◆ **Work instructions**: Write the entries out again in full and unchanged, dropping every image.

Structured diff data
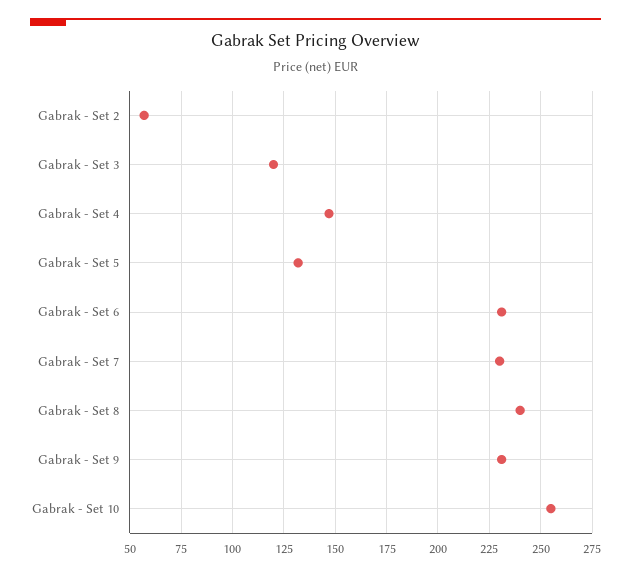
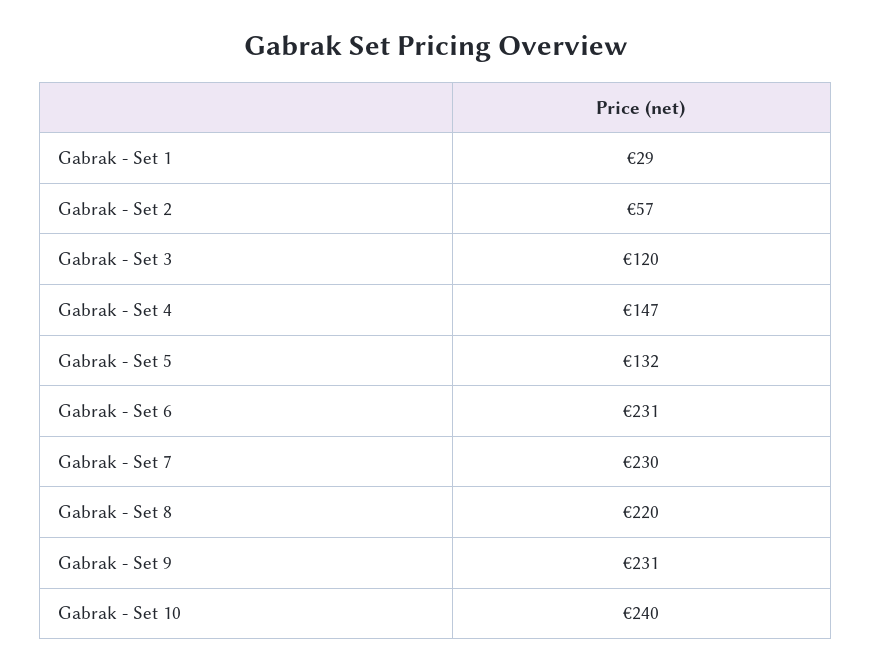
  {
    "Gabrak - Set 2": 57,
    "Gabrak - Set 3": 120,
    "Gabrak - Set 4": 147,
    "Gabrak - Set 5": 132,
    "Gabrak - Set 6": 231,
    "Gabrak - Set 7": 230,
-   "Gabrak - Set 8": 240,
+   "Gabrak - Set 8": 220,
    "Gabrak - Set 9": 231,
-   "Gabrak - Set 10": 255
+   "Gabrak - Set 10": 240,
+   "Gabrak - Set 1": 29
  }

◆ **Result of this exercise**:
  {
    "Gabrak - Set 2": 57,
    "Gabrak - Set 3": 120,
    "Gabrak - Set 4": 147,
    "Gabrak - Set 5": 132,
    "Gabrak - Set 6": 231,
    "Gabrak - Set 7": 230,
-   "Gabrak - Set 8": 240,
+   "Gabrak - Set 8": 220,
    "Gabrak - Set 9": 231,
-   "Gabrak - Set 10": 255
+   "Gabrak - Set 10": 240,
+   "Gabrak - Set 1": 29
  }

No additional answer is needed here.